03.04.2017
Klassiker der Luftfahrt

Historischer Flugbericht von 1963Walter Wolfrum testet die Bölkow BO 208 Junior

Im Sommer 1963 flog Walter Wolfrum die damals brandneue Bölkow BO 208 Junior. Mit seinem fundierten Report legte er in der Flug Revue die Stärken und Schwächen des kleinen Zweisitzers offen. Heute ist dieser Testbericht ein wertvolles Zeitdokument.

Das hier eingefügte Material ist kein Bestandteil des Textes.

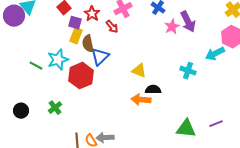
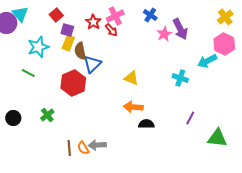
red star: (92, 14) -> (93, 22), moved
red arrow: (112, 27) -> (111, 30), moved
cyan star: (58, 60) -> (38, 47), moved
black semicircle: (153, 90) -> (146, 124), moved
purple line: (216, 124) -> (190, 118), moved, turned -40
green triangle: (186, 129) -> (217, 138), moved

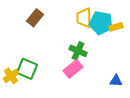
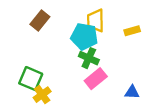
cyan pentagon: (101, 23) -> (84, 36), moved
pink rectangle: (73, 69) -> (96, 79), moved
yellow cross: (11, 76) -> (42, 95), moved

In ihrer Augustausgabe 1963 veröffentlichte die Flug Revue einen Test der damals brandneuen Bölkow BO 208 Junior. Der leichte Zweisitzer war kein Eigengewächs des Herstellers, es handelte sich vielmehr um eine nur leicht modifizierte MFI-9 der schwedischen Malmö Flygindustri. Bölkow hatte 1961 Produktionslizenz erworben. Walter Wolfrum, Ex-Jagdflieger und nach dem Krieg einer der besten Kunstflug-Piloten, fühlte der BO 208 Junior vor allem hinsichtlich ihrer Eignung als Schulflugzeug auf den Zahn. Aus heutiger Sicht hinkt vielleicht etwas sein Vergleich des Flugzeugs mit der damals, vor mehr als 50 Jahren, bereits konzeptionell veralteten Piper Cub. Etwas befremdlich wirkt auch, dass er in dem Test die wahre Herkunft der BO 208 aus Schweden mit keinem Wort erwähnt. Doch Wolfrum deckt schonungslos positive und negative Seiten der Bo 208 auf. Wir geben seinen Bericht hier nur unwesentlich bearbeitet wieder:

 „Ihre sprichwörtliche Harmlosigkeit und die Umstände der Kriegs- und Nachkriegsjahre haben bewirkt, dass die Piper Cub nach 1945 in der gesamten westlichen Welt zu dem Schulflugzeug schlechthin geworden ist; sie ist es bis heute geblieben, trotz verschiedener ernsthafter Versuche, einen Nachfolger zu finden. Man muß sich darüber im Klaren sein, dass jeder Flugzeughersteller, der die Cub als Schulflugzeug aus dem Felde schlagen will, eine ungemein schwere Aufgabe auf sich nimmt. Auch ich bin der Meinung, daß die Cub heute, 18 Jahre nachdem sie zu Tausenden für einen Pappenstiel als Army-surplus an jeden, der sie wollte (außer an Deutsche) verschenkt wurde, durch etwas Moderneres, Leistungsfähigeres und Besseres ersetzt werden sollte. Die Kehrseite der Medaille ist aber die, dass es bei dem derzeitigen Lohn-Preis-Niveau kaum möglich ist, etwas gleich Billiges, Anspruchsloses und Dankbares wie die Cub auf den Markt zu bringen. Aufgrund ihrer primitiv robusten Konstruktion kann die Piper L 4 nach Ablauf ihrer Flugstunden leicht und billig generalüberholt werden. Es gibt heute Cubs, die diese Verjüngungsprozedur bereits mehr als zehnmal hinter sich haben; man hat fast den Eindruck, dieses Flugzeugmuster hat das ewige Leben gepachtet. Die Kardinalfrage, die ich mit meinem Test daher untersuchen will, ist: Hat der Bölkow Junior das Zeug, die Piper Cub als Schul- und Vereinsflugzeug zu verdrängen?